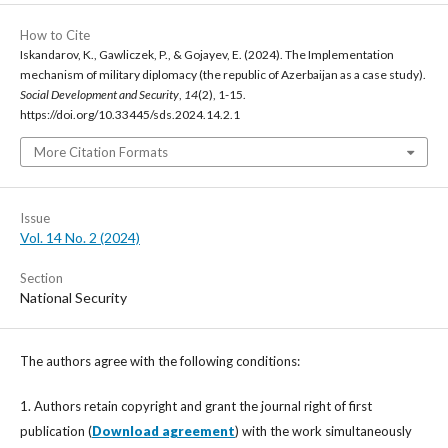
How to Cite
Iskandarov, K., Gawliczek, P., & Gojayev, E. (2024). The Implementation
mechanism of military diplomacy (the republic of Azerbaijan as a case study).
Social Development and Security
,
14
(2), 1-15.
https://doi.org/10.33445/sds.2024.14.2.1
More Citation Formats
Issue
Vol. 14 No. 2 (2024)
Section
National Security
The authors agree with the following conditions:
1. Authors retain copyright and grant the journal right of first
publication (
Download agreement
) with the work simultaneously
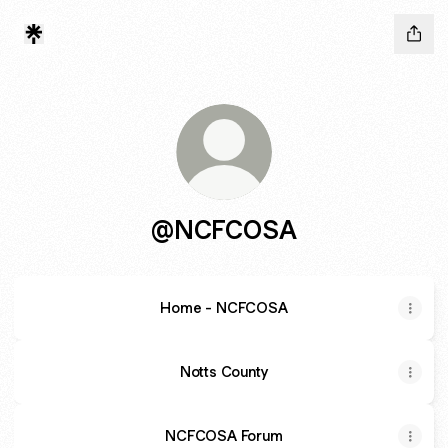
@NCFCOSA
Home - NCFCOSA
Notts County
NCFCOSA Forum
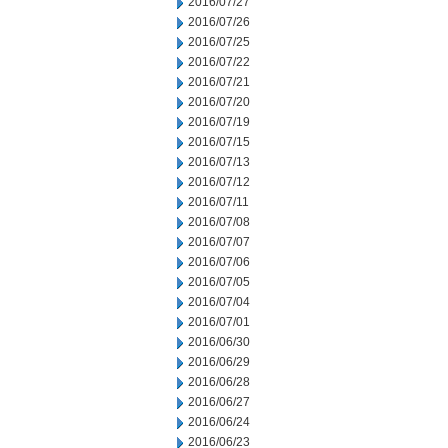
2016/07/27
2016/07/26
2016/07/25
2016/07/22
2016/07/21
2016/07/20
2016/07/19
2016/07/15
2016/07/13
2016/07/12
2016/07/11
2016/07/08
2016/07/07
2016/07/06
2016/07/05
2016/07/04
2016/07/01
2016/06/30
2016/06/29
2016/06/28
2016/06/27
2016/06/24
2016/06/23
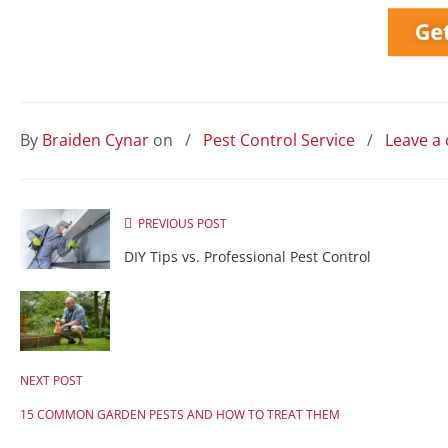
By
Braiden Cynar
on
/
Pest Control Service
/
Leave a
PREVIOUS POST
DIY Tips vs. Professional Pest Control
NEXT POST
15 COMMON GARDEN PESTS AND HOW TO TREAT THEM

_ _ _ _

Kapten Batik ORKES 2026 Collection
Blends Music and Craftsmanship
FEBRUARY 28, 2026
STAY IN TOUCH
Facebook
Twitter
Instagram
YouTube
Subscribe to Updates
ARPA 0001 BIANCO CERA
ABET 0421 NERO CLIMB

_ _ _ _

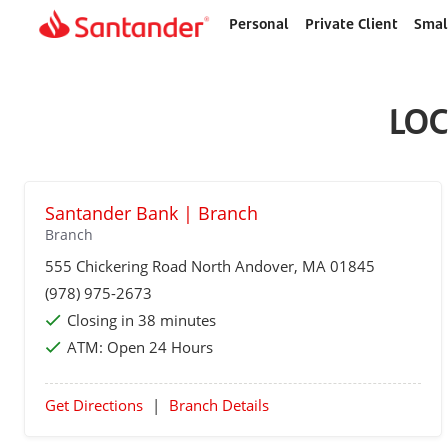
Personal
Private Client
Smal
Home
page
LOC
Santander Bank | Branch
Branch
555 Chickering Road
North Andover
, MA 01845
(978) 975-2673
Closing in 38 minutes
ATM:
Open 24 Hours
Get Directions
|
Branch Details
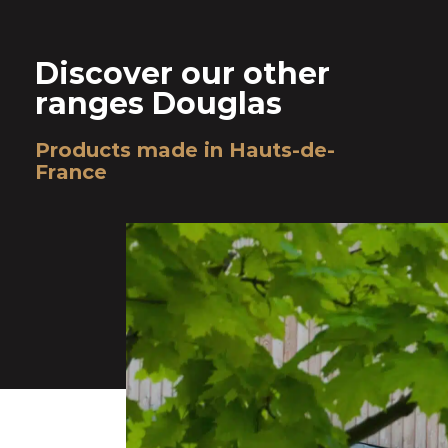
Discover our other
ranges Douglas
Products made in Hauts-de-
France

_ _ _ _

#### How to complete this task
Return the lines of the records from the line with "How to Cite" up to and including the line with "15 COMMON GARDEN PESTS AND HOW TO TREAT THEM", word for word. Leave the pictures out of your answer.

#### Answer below
How to Cite
Iskandarov, K., Gawliczek, P., & Gojayev, E. (2024). The Implementation
mechanism of military diplomacy (the republic of Azerbaijan as a case study).
Social Development and Security
,
14
(2), 1-15.
https://doi.org/10.33445/sds.2024.14.2.1
More Citation Formats
Issue
Vol. 14 No. 2 (2024)
Section
National Security
The authors agree with the following conditions:
1. Authors retain copyright and grant the journal right of first
publication (
Download agreement
) with the work simultaneously
@NCFCOSA
Home - NCFCOSA
Notts County
NCFCOSA Forum
2016/07/27
2016/07/26
2016/07/25
2016/07/22
2016/07/21
2016/07/20
2016/07/19
2016/07/15
2016/07/13
2016/07/12
2016/07/11
2016/07/08
2016/07/07
2016/07/06
2016/07/05
2016/07/04
2016/07/01
2016/06/30
2016/06/29
2016/06/28
2016/06/27
2016/06/24
2016/06/23
By
Braiden Cynar
on
/
Pest Control Service
/
Leave a
PREVIOUS POST
DIY Tips vs. Professional Pest Control
NEXT POST
15 COMMON GARDEN PESTS AND HOW TO TREAT THEM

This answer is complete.